=== TEXTE FOURNI ===
════════════════════

Afghanistan : information sur la situation des Hazaras et le traitement qui leur est réservé (juin 2010-juin 2011)
Représentant seulement 9 p. 100, ou environ 2,7 millions, des 29 835 392 habitants qui, selon les estimations, forment la population de l’Afghanistan (É.-U. 8 juill. 2011), les Hazaras constituent un groupe ethnique minoritaire (AFP 13 août 2010; MAR 31 déc. 2006). De plus, comme 80 p. 100 de la population afghane est composée de musulmans sunnites (É.-U. 8 juill. 2011), les Hazaras, qui sont en majorité des musulmans chiites (MRG s.d.; É.-U. 3 juin 2011, 7), forment également un groupe religieux minoritaire (MAR 31 déc. 2006).
Situation des Hazaras
Depuis la fin du régime taliban [traduction] « presque exclusivement composé de Pachtounes » (The Christian Science Monitor 24 nov. 2010), la situation des Hazaras en Afghanistan s’est améliorée (MAR 31 déc. 2006; LA Times 16 déc. 2010; É.-U. mai 2011, 215; professeur 12 mai 2011). De nombreux Hazaras qui ont trouvé refuge au Pakistan et en Iran se sont réinstallés à Kaboul après l’éviction des Talibans en 2001 (The New York Times 4 janv. 2010; LA Times 16 déc. 2010). D’après le Los Angeles Times, les [traduction] « nouvelles perspectives et occasions » auxquelles ont eu accès les Hazaras lors de leur séjour à l’étranger les ont aidés à [traduction] « s’adapter au pays désormais transformé [en leur apportant] de nouvelles aptitudes et valeurs » (16 déc. 2010).
Le Haut Commissariat des Nations unies pour les réfugiés signale que le gouvernement de l’Afghanistan a déployé des efforts [traduction] « importants [pour s’attaquer aux] tensions ethniques historiques » (Nations Unies 17 déc. 2010, 31). À titre d’exemple, les Nations Unies décrivent ce qu’elles voient comme une [traduction] « évolution positive » (ibid., 31 note 221) : les Hazaras peuvent désormais célébrer ouvertement les fêtes religieuses chiites (LA Times 16 déc. 2010; É.-U. mai 2011, 215), ce qui leur était interdit lorsque les talibans étaient au pouvoir (ibid. 14 sept. 2010, 24). De plus, un professeur d’anthropologie à l’Université Washington, qui a publié des ouvrages sur les Hazaras, a dit à la Direction des recherches dans une communication écrite que certains Hazaras [traduction] « entreprenants et instruits [occupent également] des postes de responsabilité au sein du gouvernement » (professeur 12 mai 2011). La commission américaine sur la liberté religieuse dans le monde (United States Commission on International Religious Freedom) explique par ailleurs que les Hazaras [traduction] « participent pleinement à la vie publique, notamment au Parlement et dans des postes supérieurs au sein du gouvernement de M. Karzaï » (É.-U. mai 2011, 218). Lors des élections de septembre 2010, par exemple, les Hazaras ont remporté 59 des 249 sièges à la chambre basse du Parlement (ibid.; LA Times 16 déc. 2010), soit près du [traduction] « double de la proportion actuelle qu’ils représentent au sein de la population » (The Christian Science Monitor 24 nov. 2010).

════════════════════

=== MATÉRIEL PRÉSENTÉ ===

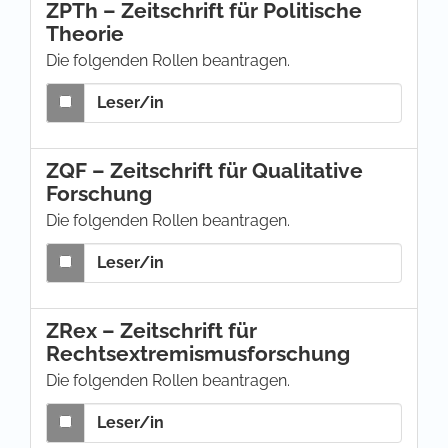
ZPTh – Zeitschrift für Politische
Theorie
Die folgenden Rollen beantragen.
Leser/in
ZQF – Zeitschrift für Qualitative
Forschung
Die folgenden Rollen beantragen.
Leser/in
ZRex – Zeitschrift für
Rechtsextremismusforschung
Die folgenden Rollen beantragen.
Leser/in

════════════════════

=== CONSIGNE 1 ===
D'après le texte fourni sur les Hazaras, combien de sièges les Hazaras ont-ils obtenus à la chambre basse du Parlement lors des élections de septembre 2010 ?
=== CONSIGNE 2 ===
Veuillez recopier le texte fourni sur les Hazaras de « Afghanistan : information » à « (MAR 31 déc. 2006). ».

=== RÉPONSE RÉDIGÉE 1 ===
59 des 249 sièges.

=== RÉPONSE RÉDIGÉE 2 ===
Afghanistan : information sur la situation des Hazaras et le traitement qui leur est réservé (juin 2010-juin 2011)
Représentant seulement 9 p. 100, ou environ 2,7 millions, des 29 835 392 habitants qui, selon les estimations, forment la population de l’Afghanistan (É.-U. 8 juill. 2011), les Hazaras constituent un groupe ethnique minoritaire (AFP 13 août 2010; MAR 31 déc. 2006). De plus, comme 80 p. 100 de la population afghane est composée de musulmans sunnites (É.-U. 8 juill. 2011), les Hazaras, qui sont en majorité des musulmans chiites (MRG s.d.; É.-U. 3 juin 2011, 7), forment également un groupe religieux minoritaire (MAR 31 déc. 2006).